# hi to you all from justpugs and wife



## justpugs206 (Sep 15, 2009)

hello from steve and penny


----------



## maingate (Sep 15, 2009)

Hello justpugs to the forum. You will find lots of help and nice people here.

I should have used the name justwhippets because I have 4. We also have a Pug who has just been mated and in November we should hear the patter of tiny paws.

Best regards,

Jim and Ann.


----------



## Guernsey Donkey (Sep 15, 2009)

Hi justpugs and wife and welcome to the club. 

Guernsey Donkey

Now living in the Western Isles

Photographs http://www.wildcamping.co.uk/forums/photo-gallery/7168-western-isles.html


----------



## ajs (Sep 15, 2009)

maingate said:


> I should have used the name justwhippets because I have 4. We also have a Pug who has just been mated and in November we should hear the patter of tiny paws.


 

a litter of whugs..... or will they be pugits 

regards 
aj


_friggin hate dogs on camp sites me_
_... just come back from 1 covered in sheeeet _


----------



## cipro (Sep 15, 2009)

justpugs206 said:


> hello from steve and penny


 
Hi and well come 

Another Shropshire motorhomer lots of info and of cause opinions
but friendly


----------



## maingate (Sep 15, 2009)

ajs said:


> a litter of whugs..... or will they be pugits
> 
> regards
> aj
> ...


Good evening Arbuthnot Jebediah Splott (AJS)

I believe you were on your own at the weekend. You advertised where you would be and the 8,000 other members got together somewhere else.

No hard feelings mate.

I read about your Viking ancestor Egbert the Unsteady. It seems to run in the family.

If you want a Pugit I am taking orders.

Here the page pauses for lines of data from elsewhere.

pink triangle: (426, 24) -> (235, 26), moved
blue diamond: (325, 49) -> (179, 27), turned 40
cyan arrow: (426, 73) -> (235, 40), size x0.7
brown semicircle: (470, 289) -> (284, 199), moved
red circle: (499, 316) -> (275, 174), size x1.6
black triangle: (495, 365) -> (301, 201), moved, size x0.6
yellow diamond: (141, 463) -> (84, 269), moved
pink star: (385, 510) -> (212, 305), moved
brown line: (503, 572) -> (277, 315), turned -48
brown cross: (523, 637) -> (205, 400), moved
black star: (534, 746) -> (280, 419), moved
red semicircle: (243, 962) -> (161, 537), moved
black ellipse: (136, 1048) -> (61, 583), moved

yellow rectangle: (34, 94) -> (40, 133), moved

We took her to Ayrshire to be mated ( to another Pug )  Wildcampers avoid the A71. No suitable places to stop over, not even a laybye worth mentioning.


----------



## ajs (Sep 16, 2009)

maingate said:


> Good evening Arbuthnot Jebediah Splott (AJS)





maingate said:


> I believe you were on your own at the weekend. You advertised where you would be and the 8,000 other members got together somewhere else....No hard feelings mate.

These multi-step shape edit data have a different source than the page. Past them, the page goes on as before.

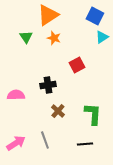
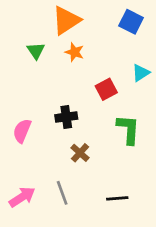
cyan triangle: (102, 37) -> (141, 73), moved
pink semicircle: (16, 95) -> (22, 131), turned -66
green L-shape: (93, 114) -> (128, 129), moved

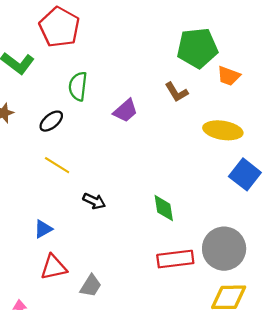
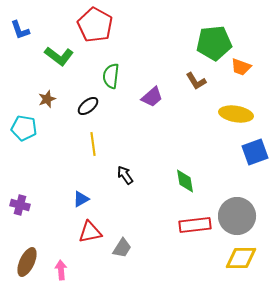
yellow line: (57, 165) -> (93, 144), turned 50
blue square: (245, 174) -> (255, 152), turned 32
black arrow: (94, 201) -> (125, 175), turned -150

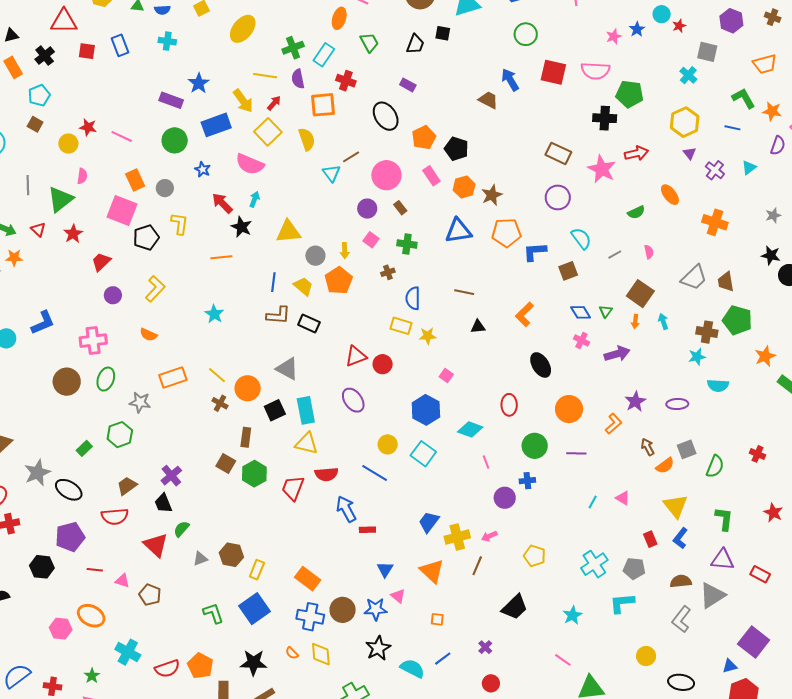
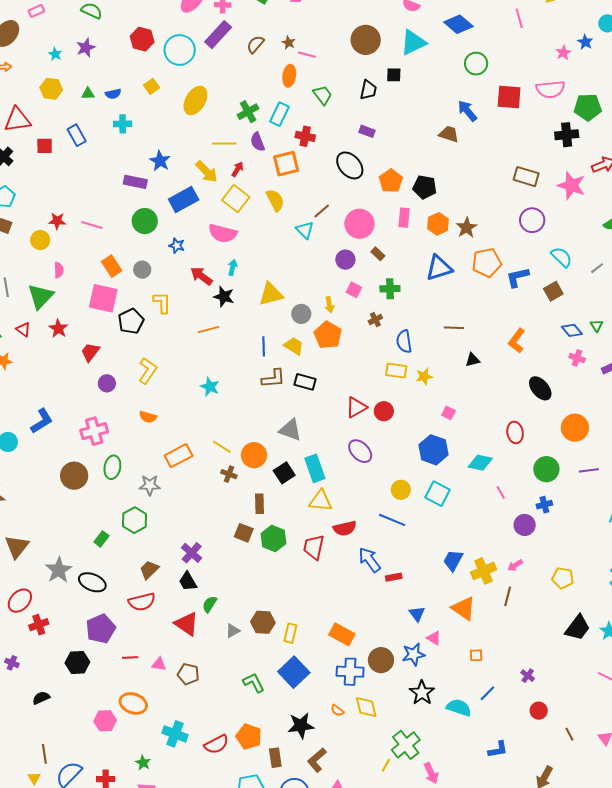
pink rectangle: (431, 176) -> (404, 218), turned 48
black trapezoid: (515, 607) -> (578, 628), moved

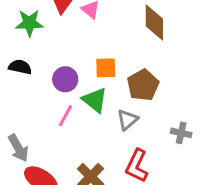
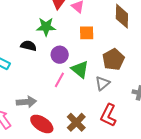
green star: (29, 23) -> (46, 27), moved
orange square: (106, 68) -> (87, 33), moved
gray arrow: (18, 148) -> (26, 102), turned -66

was i eck as like... 50 + folkes there...even a handful of morris dancin red indians with attitude 






> I read about your Viking ancestor Egbert the Unsteady. It seems to run in the family.


 
jeeez.. got it wrong again .. ansister was burtigo the fallover 




> If you want a Pugit I am taking orders. .


 

how many can you get into a sandwich...

regards
aj


----------



## Deleted member 3802 (Sep 16, 2009)

aj explain to the sandancer that the 206 on the end means he's a peugot car fan not a kicked in face dog lover


----------



## maingate (Sep 16, 2009)

Old_Arthur said:


> aj explain to the sandancer that the 206 on the end means he's a peugot car fan not a kicked in face dog lover


Yes Arthur, some explanation is necessary.

You have just upset Lenny because sand dancers come from South Shields. You can call me Pit Yakker to be more accurate, I don`t mind.

Can you explain to me why someone joins this forum but never inputs any information to the other members. By being a member they get access to a lot of useful info for themselves. To me, that is selfishness, and they may have other selfish actions like leaving a mess behind them and spoiling it for others.

ps: Sorry justpugs for hijacking your post.


----------



## ajs (Sep 16, 2009)

maingate said:


> Can you explain to me why someone joins this forum but never inputs any information to the other members. By being a member they get access to a lot of useful info for themselves. To me, that is selfishness, and they may have other selfish actions like leaving a mess behind them and spoiling it for others.
> 
> ps: Sorry justpugs for hijacking your post.


 

chreeeestallmighty... you got out wrong side of bed again lad..

peeps do what peeps do...allsorts out there
... now..we wouldn't want everyone te be like you now would we..

btw.. while we're on th subject of pithed orfff
... what pithis me orff is peeps that don't add their location to their profile
... what's all that about eh...


mustplugs... yer've been highjacked 

regards 
aj


_ btw again... what boldmarther said..._


----------



## justpugs206 (Sep 29, 2009)

good shoulders dont mind just watching and learning just pugs


----------



## justpugs206 (Sep 29, 2009)

p.s. just pugs is the name of my garage


----------



## Guernsey Donkey (Sep 29, 2009)

Hi Justpugs - don't they talk some rubbish them two lol - but all good banter eh.


----------



## maingate (Sep 29, 2009)

Guernsey Donkey said:


> Hi Justpugs - don't they talk some rubbish them two lol - but all good banter eh.


Get back on yer island. It must be time to hibernate for the winter up there.


----------